Erik ten Hag reached a Champions League semi-final with Ajax – enough to make his reputation and, along with three Dutch titles, propel him into the Manchester United job. Domestically and in Europe, Alonso has excelled at Leverkusen, with only the fourth-highest wage bill in the Bundesliga, but he is the exception rather than the rule. The league title in England, Spain, Germany and France, as well as the Champions League, tends to be won in the main by a small group of clubs that are often served by an even smaller group of managers.

It is notable that, on that basis, winning the Europa League can be very good for your career. Three of the managerial winners in the last four seasons subsequently landed Premier League jobs. In short, Premier League clubs are eagerly looking out for some comparative evidence that promising coaches can excel out of their domestic game – and when they do, opportunities emerge.

Slot’s style of play, and the success he has had with Feyenoord has got him so far, but his timing has been impeccable. Having turned down Tottenham last summer he has emerged at the head of an admittedly limited field 12 months later to land an even bigger job.

In terms of perception, Slot is principally not helped by the struggles previous Dutch coaches have endured in translating success in the Dutch game to the Premier League. Guus Hiddink, Louis van Gaal and Ronald Koeman had already proved themselves to varying degrees outside of Holland by the time they arrived, and those three are arguably the most successful. After that Ten Hag, Martin Jol and, further back, Ruud Gullit, are not inarguable hits.
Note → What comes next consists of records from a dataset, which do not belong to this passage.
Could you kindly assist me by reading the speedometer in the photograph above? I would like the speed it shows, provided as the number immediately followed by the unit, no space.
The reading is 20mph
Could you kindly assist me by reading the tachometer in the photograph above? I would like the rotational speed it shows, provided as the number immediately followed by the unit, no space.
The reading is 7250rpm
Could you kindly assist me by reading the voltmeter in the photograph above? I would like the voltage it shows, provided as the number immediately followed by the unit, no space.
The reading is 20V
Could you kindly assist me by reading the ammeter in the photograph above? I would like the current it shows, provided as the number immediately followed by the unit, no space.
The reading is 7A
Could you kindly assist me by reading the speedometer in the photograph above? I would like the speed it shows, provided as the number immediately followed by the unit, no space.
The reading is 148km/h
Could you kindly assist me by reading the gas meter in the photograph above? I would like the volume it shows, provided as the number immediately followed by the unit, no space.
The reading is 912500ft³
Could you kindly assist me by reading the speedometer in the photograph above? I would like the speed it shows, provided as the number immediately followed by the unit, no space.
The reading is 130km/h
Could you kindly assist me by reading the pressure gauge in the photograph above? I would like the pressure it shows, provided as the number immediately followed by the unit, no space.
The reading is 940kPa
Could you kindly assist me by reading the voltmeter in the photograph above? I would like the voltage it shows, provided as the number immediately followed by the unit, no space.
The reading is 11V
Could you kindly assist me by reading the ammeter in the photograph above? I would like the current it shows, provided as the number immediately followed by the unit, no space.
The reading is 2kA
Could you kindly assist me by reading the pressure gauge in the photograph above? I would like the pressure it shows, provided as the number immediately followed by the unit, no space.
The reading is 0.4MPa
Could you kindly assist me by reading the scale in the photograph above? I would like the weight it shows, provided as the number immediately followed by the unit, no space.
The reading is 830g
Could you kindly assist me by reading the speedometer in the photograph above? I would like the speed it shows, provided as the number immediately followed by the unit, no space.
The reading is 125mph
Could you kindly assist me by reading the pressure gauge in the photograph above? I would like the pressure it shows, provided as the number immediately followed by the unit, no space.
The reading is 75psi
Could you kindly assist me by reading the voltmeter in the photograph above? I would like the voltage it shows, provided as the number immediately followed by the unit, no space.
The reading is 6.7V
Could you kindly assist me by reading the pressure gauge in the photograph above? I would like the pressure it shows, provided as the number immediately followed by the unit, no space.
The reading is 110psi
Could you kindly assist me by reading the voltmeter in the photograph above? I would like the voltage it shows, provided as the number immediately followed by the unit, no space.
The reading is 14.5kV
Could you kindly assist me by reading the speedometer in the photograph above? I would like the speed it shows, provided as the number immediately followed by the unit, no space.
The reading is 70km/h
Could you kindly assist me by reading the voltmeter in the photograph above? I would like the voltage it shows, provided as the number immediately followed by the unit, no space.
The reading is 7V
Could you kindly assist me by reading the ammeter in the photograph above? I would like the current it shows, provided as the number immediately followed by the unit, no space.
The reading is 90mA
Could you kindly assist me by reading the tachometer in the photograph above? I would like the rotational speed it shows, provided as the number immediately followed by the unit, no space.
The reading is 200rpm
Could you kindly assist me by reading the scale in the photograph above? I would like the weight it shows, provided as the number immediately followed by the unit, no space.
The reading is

Rene Meulensteen, Dick Advocaat and Frank de Boer barely managed a full 38-game season between them.

Erik ten Hag on the touchline at Wembley during Manchester United's FA Cup semi-final against Coventry
Erik ten Hag has struggled to reproduce the football played by his Ajax side in the Premier League - Getty Images/Michael Regan

The modern revolution in data analytics, and even the developments in the last three years, make all these past appointments much more of a finger-in-the-wind decision than the kind of research one might expect Liverpool to have done with Slot. The club have, along with Brentford and Brighton, been at the sharp edge in English football when it comes to refining a proprietary data model. One which, among other things, can make valuable comparisons between performances of players and coaches in different leagues.

There is always a temptation in some quarters to mock this approach – that old distrust of innovation that is English football’s trademark. Some clubs have certainly applied the data in ways that are unrealistic. But a way of successfully analysing performance that strips away many of the variables of chance and luck to scrutinise the principal strengths of a player and a coach is a remarkable leap forward. Besides, it is not as if clubs have not made bad managerial appointments for the 100 years before analytics became possible.

If Slot has passed those tests then the examination of his credentials will indeed have been rigorous. He will have the backing of the new Liverpool hierarchy: sporting director Richard Hughes as well as Michael Edwards, who now assumes the role that Mike Gordon, the president of owners Fenway Sports Group, occupied for much of the Klopp years.

It was Gordon who ultimately signed off the big decisions through that era. Now Edwards has the final say when it comes to appointing managers or acquiring partner clubs for a multi-club system. Needless to say, both he and Hughes have much riding on the success of Slot – whom they believe is the right man at a difficult time.